# SW99?



## Vom Kriege (May 5, 2006)

Would someone that has a SW99 or the Walther version please post sideview pics of it with each backstrap installed? Thanks.


----------



## Shipwreck (Jan 26, 2006)

I have a SW99, but it is rather a pain to get that pin out, so I'd rather not do it. I'll tell ya, though, that until U feel the grips, the photos won't make much difference to you. U actually have to try it.

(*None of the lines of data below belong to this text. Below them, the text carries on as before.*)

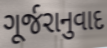
ગૂર્જરાનુવાદ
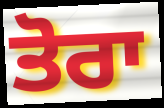
ਤੋਰਾ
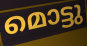
മൊട്ടു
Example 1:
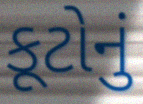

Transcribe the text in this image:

કૂટોનું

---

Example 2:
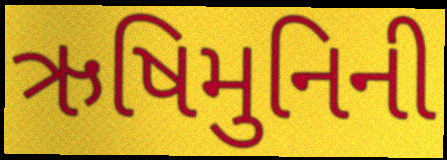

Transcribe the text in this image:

ઋષિમુનિની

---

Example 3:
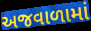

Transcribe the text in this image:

અજવાળામાં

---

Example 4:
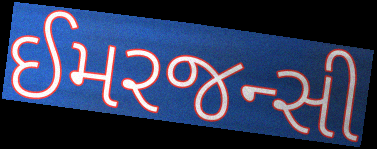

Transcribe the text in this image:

ઈમરજન્સી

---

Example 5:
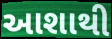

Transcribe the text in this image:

આશાથી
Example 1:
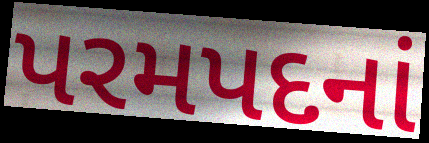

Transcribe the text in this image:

પરમપદનાં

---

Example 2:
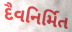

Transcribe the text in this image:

દૈવનિર્મિત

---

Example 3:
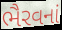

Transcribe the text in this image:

ભૈરવનાં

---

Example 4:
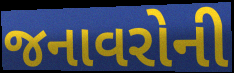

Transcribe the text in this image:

જનાવરોની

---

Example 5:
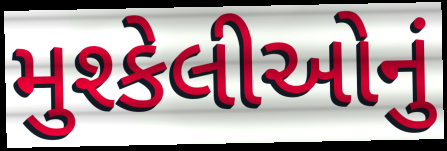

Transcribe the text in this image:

મુશ્કેલીઓનું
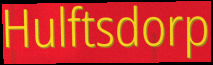
Hulftsdorp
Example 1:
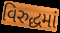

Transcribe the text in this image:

વિરુદ્ધમાં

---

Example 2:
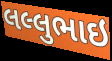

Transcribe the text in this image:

લલ્લુભાઇ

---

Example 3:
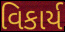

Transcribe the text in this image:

વિકાર્ય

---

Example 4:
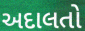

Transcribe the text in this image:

અદાલતો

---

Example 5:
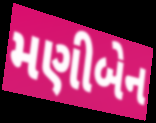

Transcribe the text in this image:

મણીબેન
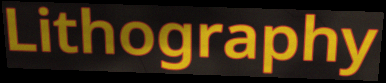
Lithography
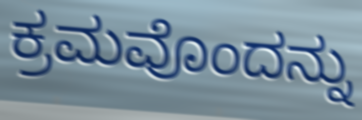
ಕ್ರಮವೊಂದನ್ನು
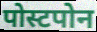
पोस्टपोन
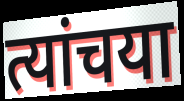
त्यांचया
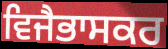
ਵਿਜੈਭਾਸਕਰ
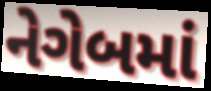
નેગેબમાં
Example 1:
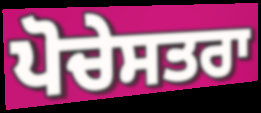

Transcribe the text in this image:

Unless you have very large hands, most people just leave the medium one on (the one that comes already installed in the gun). I have small hands, yet I like this best.


----------



## Vom Kriege (May 5, 2006)

Is there one that has a more flat profile?


----------



## Shipwreck (Jan 26, 2006)

The flattest is the smallest, if I remember correctly. But, w/o the curve in the palm of your hand, it doesn't feel right to me.


----------



## Vom Kriege (May 5, 2006)

The curve is in exactly the wrong spot for my hand, and I just can't get a comfortable grip on it. Other than that, I love the pistol.


----------



## Shipwreck (Jan 26, 2006)

U don't have the different grips with yours?


----------



## Vom Kriege (May 5, 2006)

Shipwreck said:


> U don't have the different grips with yours?


I don't own one. I handled one in a shop the other day.


----------



## Shipwreck (Jan 26, 2006)

Oh, I see.

Well, between the 3, I will bet that U will like one of them. Will they let you at least see the 2 other grips?


----------



## Vom Kriege (May 5, 2006)

Shipwreck said:


> Oh, I see.
> 
> Well, between the 3, I will bet that U will like one of them. Will they let you at least see the 2 other grips?


I don't know if they even have the other backstraps as this one was used.


----------



## Shipwreck (Jan 26, 2006)

So, how did this turn out?


----------



## spacedoggy (May 11, 2006)

I change to a smaller grip. Fits like a glove


----------